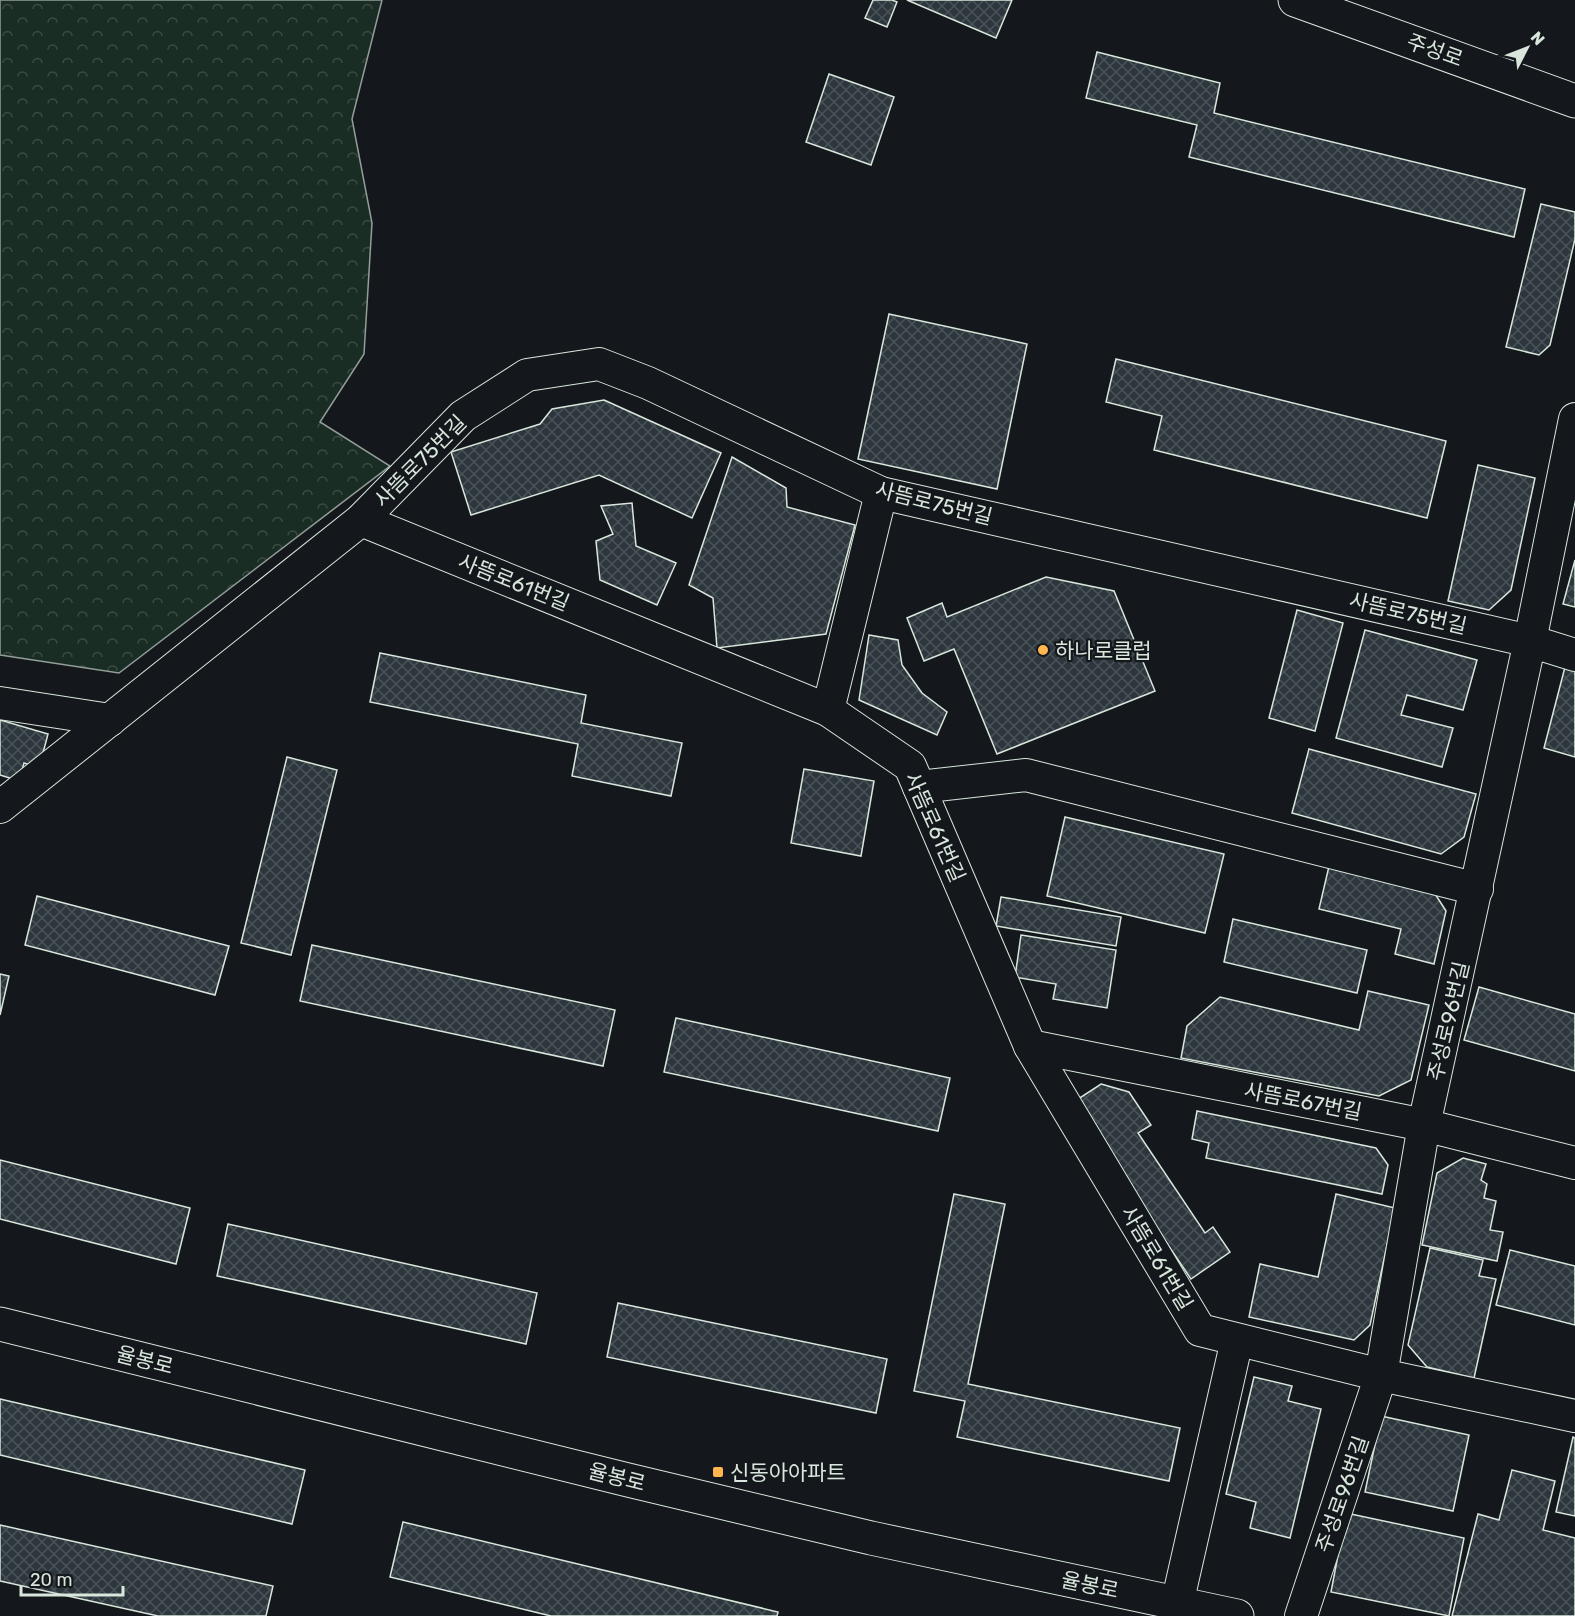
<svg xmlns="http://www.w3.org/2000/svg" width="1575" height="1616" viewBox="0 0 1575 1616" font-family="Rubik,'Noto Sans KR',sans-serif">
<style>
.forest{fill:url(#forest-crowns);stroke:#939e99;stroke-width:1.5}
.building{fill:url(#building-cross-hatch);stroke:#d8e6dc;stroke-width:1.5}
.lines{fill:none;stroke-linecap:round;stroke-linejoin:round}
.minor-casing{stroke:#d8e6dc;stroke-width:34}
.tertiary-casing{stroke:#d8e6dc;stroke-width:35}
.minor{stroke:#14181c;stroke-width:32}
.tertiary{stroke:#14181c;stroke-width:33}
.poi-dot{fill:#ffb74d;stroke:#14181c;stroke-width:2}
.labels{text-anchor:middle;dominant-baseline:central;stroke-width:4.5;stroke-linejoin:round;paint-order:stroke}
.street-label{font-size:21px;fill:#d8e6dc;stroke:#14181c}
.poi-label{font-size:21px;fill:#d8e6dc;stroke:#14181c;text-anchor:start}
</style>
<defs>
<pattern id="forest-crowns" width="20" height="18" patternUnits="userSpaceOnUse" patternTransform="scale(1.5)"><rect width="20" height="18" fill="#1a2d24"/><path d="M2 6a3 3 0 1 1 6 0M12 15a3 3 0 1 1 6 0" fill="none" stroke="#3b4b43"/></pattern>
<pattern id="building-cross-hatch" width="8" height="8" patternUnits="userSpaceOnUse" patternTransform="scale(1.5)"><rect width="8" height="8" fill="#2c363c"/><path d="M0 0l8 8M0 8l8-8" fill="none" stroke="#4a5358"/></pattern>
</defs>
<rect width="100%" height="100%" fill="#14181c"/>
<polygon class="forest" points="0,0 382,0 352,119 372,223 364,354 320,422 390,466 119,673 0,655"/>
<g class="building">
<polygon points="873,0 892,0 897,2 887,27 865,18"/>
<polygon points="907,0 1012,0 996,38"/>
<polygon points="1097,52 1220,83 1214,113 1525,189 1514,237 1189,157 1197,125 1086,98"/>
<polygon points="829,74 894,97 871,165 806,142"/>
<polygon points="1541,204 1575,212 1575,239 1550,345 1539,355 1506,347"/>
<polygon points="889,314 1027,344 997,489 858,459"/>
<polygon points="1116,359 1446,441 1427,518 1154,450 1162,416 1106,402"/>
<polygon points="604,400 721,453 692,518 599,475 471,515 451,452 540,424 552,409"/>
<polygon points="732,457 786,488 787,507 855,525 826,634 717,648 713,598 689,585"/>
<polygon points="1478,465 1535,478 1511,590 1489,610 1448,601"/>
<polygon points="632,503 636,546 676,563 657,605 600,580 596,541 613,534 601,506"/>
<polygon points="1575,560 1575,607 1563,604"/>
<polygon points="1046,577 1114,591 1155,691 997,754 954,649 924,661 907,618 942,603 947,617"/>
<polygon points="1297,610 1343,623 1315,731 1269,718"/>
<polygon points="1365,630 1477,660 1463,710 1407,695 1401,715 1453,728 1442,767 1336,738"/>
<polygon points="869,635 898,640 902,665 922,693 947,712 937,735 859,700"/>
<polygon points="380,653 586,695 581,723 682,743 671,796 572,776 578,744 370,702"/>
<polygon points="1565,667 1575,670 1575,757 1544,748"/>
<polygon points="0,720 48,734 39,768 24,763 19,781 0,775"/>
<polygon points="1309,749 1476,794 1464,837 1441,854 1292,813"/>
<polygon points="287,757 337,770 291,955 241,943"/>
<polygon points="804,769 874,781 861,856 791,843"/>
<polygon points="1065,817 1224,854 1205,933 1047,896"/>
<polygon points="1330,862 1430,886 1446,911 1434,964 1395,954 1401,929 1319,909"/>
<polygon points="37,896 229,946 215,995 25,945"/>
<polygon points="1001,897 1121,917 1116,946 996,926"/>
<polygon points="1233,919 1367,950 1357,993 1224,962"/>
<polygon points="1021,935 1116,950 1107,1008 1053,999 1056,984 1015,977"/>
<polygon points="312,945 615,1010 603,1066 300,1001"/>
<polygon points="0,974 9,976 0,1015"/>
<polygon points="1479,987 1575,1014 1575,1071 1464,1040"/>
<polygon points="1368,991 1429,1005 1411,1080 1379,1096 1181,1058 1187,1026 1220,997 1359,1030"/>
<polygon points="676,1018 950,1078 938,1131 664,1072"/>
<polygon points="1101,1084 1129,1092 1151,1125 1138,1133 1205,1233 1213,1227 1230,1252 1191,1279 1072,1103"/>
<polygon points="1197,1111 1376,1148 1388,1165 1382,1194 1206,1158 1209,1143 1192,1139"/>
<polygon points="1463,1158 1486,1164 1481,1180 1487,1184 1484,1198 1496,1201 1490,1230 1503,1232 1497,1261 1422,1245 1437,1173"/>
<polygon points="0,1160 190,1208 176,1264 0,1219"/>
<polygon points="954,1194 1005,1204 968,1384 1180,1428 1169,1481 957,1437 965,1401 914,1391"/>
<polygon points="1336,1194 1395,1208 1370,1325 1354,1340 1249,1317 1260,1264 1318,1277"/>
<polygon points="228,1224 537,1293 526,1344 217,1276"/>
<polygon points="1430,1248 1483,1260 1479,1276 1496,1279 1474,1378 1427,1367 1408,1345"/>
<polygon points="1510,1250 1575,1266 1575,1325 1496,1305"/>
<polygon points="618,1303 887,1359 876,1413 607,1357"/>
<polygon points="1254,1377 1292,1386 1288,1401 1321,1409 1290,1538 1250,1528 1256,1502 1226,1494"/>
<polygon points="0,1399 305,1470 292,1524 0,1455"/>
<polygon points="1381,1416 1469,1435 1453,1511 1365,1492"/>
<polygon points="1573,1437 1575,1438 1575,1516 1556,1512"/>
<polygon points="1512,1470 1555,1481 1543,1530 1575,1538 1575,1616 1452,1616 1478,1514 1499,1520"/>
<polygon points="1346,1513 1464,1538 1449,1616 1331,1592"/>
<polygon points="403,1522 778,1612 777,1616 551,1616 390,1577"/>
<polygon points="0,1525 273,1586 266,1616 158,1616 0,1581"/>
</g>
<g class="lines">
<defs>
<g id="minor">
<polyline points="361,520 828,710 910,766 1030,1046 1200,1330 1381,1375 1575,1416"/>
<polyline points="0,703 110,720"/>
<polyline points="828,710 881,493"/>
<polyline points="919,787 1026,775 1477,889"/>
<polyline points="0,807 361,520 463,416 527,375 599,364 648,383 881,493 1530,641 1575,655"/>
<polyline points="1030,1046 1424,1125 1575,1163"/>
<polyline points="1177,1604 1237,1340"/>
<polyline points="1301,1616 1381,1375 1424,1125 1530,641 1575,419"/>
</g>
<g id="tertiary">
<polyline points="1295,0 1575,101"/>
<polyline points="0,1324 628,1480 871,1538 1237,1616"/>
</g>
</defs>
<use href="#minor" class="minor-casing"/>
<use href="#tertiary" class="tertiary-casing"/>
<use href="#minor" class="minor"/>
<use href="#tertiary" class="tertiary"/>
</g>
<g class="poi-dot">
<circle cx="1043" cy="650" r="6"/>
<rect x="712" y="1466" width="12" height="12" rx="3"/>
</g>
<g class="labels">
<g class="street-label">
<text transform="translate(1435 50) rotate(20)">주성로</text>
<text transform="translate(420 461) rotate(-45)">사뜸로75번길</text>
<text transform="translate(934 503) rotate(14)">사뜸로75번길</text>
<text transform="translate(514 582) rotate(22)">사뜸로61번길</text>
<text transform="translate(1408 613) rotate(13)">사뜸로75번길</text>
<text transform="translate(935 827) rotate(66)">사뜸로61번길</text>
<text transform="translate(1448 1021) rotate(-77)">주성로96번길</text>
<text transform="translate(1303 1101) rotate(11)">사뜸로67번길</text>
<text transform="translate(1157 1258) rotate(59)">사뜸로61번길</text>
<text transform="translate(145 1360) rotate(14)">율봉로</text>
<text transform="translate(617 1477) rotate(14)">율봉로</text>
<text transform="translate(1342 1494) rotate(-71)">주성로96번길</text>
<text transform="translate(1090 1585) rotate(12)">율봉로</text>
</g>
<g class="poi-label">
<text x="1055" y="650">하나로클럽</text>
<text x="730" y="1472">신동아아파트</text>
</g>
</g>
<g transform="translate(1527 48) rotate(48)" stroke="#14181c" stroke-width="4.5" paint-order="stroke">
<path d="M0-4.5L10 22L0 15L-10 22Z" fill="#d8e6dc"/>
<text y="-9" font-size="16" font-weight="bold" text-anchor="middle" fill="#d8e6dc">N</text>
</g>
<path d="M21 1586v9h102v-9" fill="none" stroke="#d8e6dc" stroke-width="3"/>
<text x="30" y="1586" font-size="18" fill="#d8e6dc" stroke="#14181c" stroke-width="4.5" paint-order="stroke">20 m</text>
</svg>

◇ ◇ ◇ ◇ ◇

TASK:
Look over the material above and report each line holding "casing".

WRITTEN REPLY:
.minor-casing{stroke:#d8e6dc;stroke-width:34}
.tertiary-casing{stroke:#d8e6dc;stroke-width:35}
<use href="#minor" class="minor-casing"/>
<use href="#tertiary" class="tertiary-casing"/>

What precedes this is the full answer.